● **Task description**:
Each line of the records below that holds "Left" should be returned.

++++

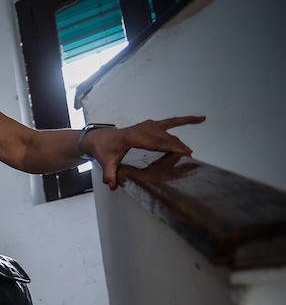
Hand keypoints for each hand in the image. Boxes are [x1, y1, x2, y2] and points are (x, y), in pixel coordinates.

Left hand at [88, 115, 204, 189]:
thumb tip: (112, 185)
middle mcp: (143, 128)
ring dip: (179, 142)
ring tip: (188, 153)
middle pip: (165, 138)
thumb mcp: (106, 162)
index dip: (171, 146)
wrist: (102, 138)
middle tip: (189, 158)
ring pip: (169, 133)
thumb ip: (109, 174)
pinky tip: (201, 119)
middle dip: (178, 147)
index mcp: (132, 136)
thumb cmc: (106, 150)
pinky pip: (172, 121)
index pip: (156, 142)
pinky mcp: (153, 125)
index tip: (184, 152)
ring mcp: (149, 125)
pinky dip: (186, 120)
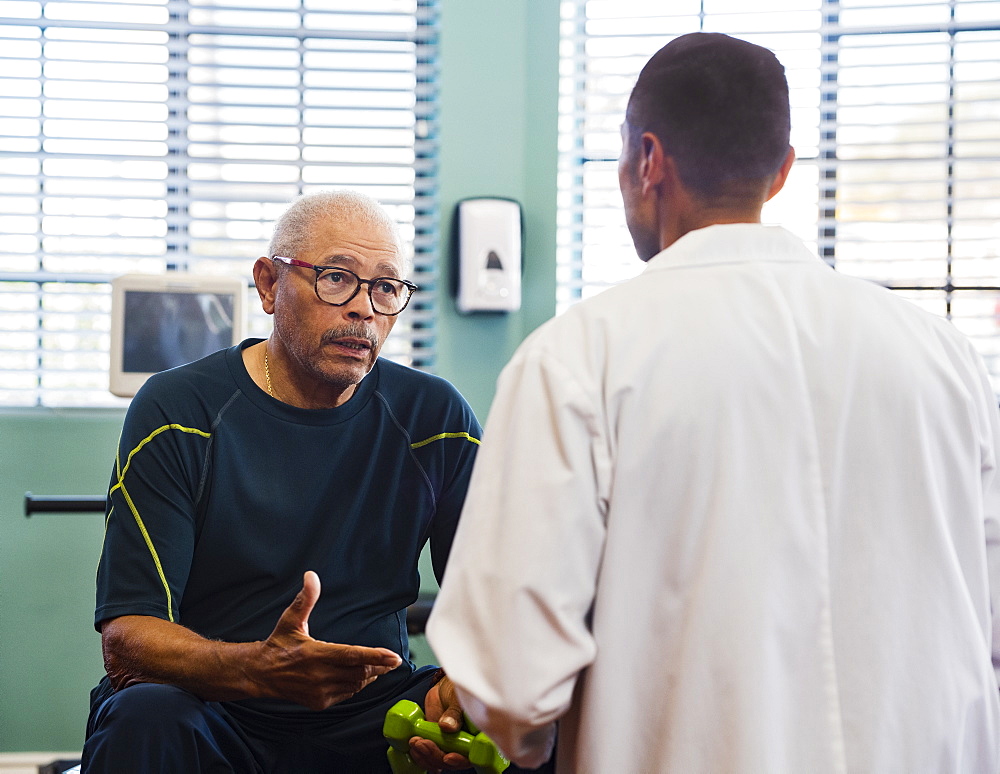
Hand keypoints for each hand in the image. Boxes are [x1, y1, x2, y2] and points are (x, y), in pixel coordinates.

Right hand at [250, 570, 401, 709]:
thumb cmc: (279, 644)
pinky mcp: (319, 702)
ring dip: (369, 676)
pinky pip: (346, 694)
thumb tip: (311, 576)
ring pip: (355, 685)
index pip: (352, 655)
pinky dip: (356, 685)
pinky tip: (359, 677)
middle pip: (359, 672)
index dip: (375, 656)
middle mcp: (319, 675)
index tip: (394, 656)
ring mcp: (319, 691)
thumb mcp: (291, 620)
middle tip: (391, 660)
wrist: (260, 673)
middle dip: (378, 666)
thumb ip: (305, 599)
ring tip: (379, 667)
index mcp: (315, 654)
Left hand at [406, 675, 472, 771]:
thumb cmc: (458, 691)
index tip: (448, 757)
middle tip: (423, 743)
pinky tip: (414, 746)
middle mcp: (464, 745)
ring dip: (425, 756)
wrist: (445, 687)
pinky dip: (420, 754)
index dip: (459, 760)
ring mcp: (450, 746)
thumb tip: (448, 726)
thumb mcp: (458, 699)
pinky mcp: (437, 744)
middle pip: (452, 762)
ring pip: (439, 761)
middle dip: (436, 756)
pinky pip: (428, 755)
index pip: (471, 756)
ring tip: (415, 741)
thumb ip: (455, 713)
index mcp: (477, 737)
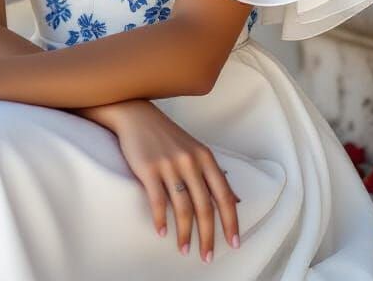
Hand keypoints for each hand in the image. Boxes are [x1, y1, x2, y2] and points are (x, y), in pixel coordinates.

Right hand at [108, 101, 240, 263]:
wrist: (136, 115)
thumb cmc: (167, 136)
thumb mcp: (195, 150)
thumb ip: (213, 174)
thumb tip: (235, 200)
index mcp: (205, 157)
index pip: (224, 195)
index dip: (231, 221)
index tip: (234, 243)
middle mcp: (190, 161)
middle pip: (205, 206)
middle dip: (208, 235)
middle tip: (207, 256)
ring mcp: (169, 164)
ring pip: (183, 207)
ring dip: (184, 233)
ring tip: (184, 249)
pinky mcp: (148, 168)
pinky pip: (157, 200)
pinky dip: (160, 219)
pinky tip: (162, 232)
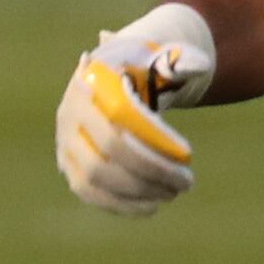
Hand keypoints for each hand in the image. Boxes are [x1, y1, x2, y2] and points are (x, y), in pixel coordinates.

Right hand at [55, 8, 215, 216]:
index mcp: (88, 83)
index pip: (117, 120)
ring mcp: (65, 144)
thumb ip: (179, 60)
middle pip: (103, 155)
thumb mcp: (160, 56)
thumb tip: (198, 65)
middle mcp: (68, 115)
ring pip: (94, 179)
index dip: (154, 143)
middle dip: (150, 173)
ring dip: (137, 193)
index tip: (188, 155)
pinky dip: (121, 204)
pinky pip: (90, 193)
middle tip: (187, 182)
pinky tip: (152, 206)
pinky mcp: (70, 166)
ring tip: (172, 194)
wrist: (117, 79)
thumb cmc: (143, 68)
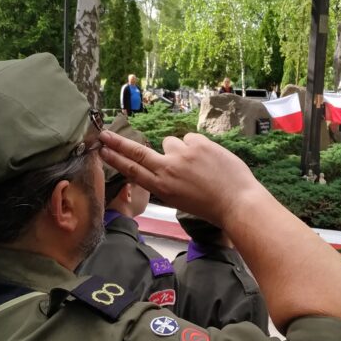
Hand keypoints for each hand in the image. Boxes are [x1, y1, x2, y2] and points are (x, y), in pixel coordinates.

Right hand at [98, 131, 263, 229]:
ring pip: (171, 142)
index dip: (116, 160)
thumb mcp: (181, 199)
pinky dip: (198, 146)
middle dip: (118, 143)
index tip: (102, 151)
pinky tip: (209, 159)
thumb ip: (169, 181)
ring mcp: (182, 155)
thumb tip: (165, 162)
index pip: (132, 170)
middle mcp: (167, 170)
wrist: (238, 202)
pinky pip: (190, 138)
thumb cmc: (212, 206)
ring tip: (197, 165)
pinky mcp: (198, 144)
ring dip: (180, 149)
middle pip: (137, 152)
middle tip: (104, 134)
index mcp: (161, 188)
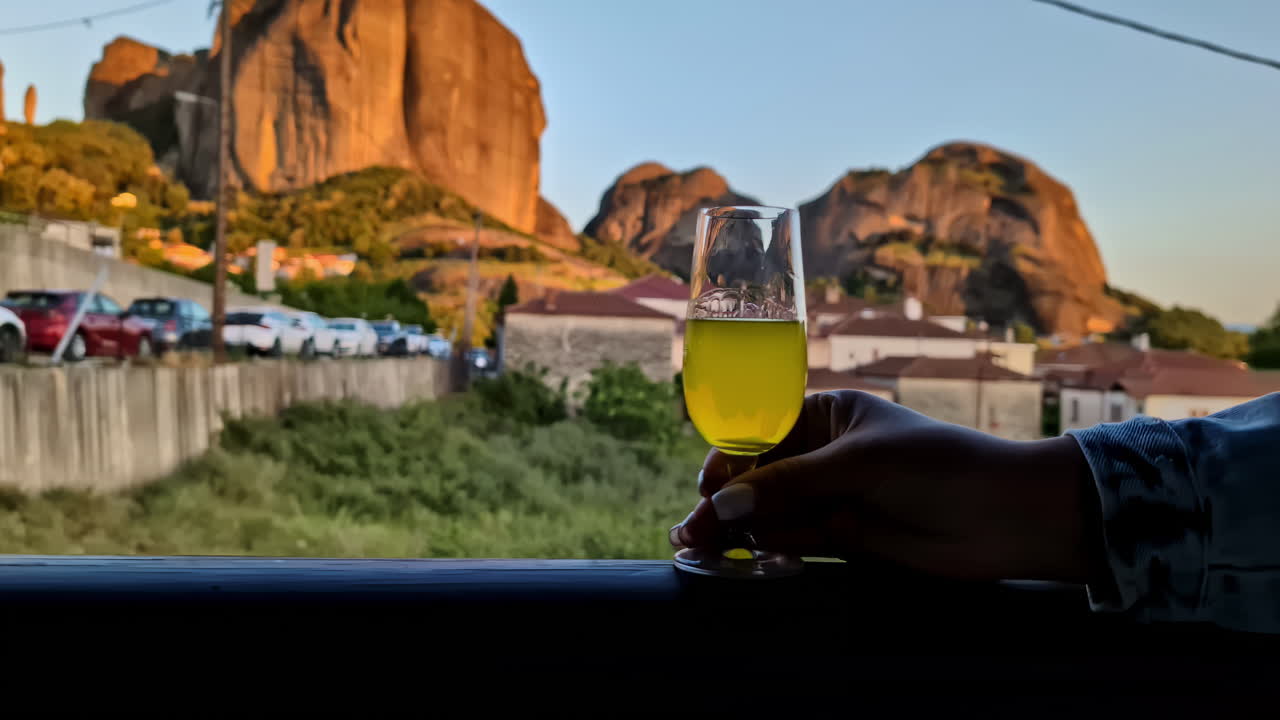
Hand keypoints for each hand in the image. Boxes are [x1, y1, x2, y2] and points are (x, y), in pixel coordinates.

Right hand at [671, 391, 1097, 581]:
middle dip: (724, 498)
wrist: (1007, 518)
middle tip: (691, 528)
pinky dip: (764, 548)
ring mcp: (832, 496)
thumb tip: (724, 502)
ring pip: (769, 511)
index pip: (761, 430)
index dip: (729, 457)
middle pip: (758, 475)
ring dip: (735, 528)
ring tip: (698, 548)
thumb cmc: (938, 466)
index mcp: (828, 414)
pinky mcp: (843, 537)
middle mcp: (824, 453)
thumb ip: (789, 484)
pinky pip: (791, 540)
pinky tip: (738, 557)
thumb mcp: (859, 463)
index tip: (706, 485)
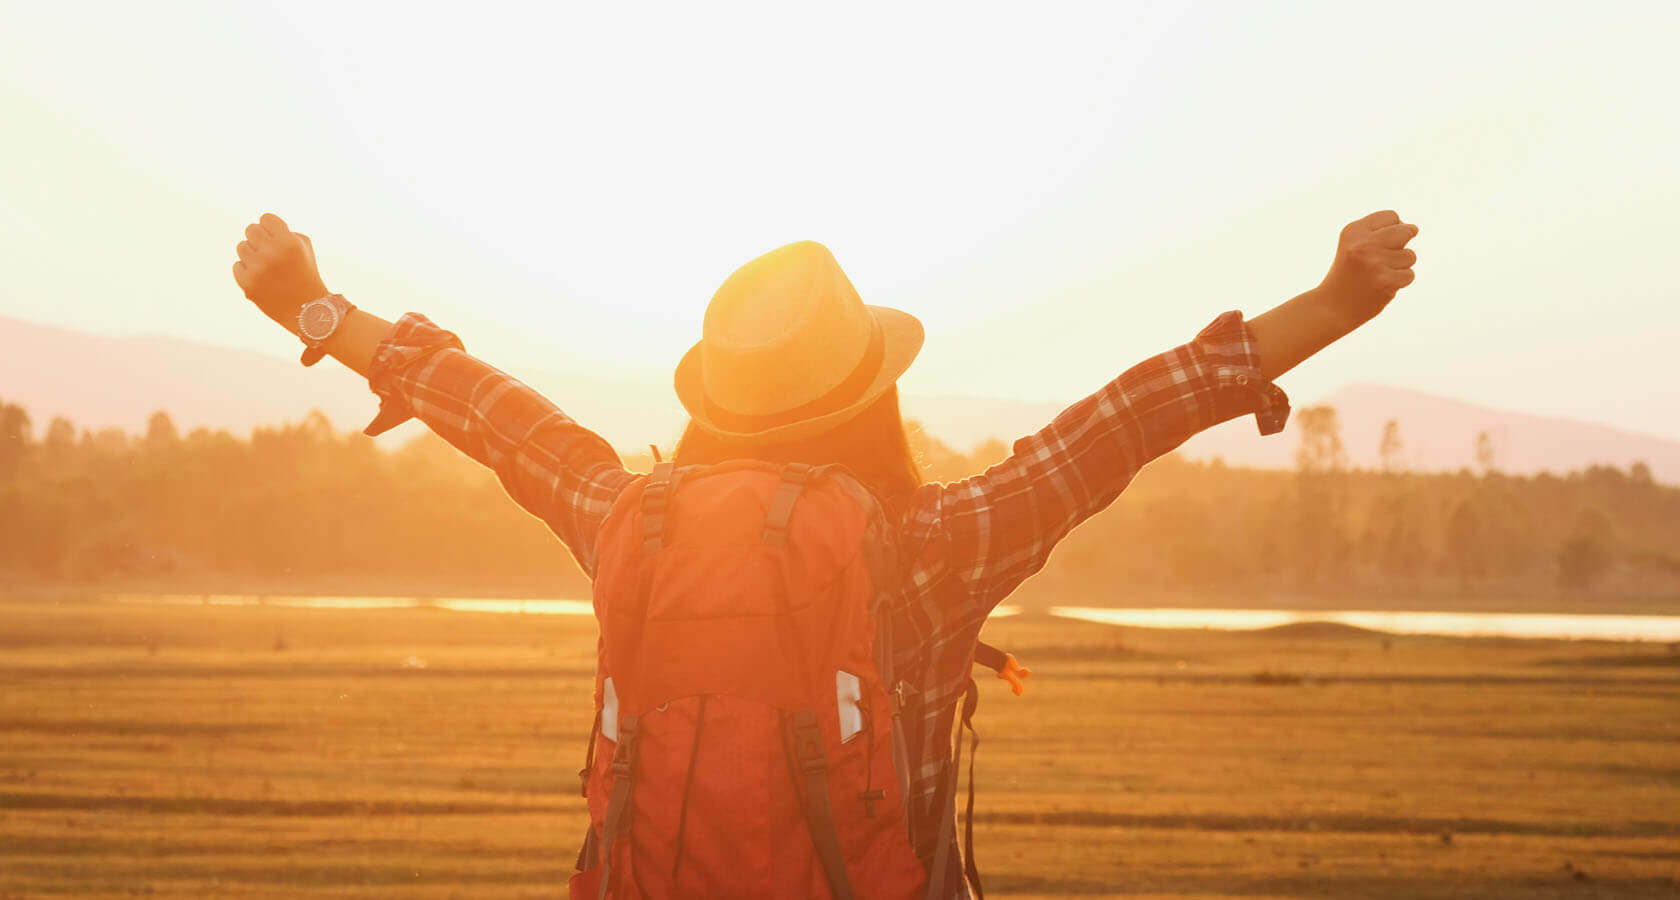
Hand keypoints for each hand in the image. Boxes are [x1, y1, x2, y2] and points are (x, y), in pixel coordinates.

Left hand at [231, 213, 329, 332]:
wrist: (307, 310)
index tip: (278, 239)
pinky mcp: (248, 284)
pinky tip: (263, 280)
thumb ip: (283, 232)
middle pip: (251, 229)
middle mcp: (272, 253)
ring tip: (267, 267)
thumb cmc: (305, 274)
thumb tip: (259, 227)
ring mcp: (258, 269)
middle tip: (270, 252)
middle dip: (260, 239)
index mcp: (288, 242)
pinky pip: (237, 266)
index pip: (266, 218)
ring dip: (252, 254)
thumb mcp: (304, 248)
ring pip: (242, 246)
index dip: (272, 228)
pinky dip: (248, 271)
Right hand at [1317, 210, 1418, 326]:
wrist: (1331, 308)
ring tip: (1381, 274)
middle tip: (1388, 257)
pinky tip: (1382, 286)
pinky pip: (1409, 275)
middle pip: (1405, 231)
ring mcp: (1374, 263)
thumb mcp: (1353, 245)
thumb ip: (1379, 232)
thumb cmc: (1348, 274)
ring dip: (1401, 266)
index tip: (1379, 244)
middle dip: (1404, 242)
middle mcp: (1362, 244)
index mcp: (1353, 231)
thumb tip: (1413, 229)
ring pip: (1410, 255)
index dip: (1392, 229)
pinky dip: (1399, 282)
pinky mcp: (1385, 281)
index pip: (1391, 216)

++++

● **Result of this exercise**:
Left hand at [88, 115, 204, 189]:
Left hand at [406, 675, 472, 771]:
Left hand at [231, 213, 329, 332]:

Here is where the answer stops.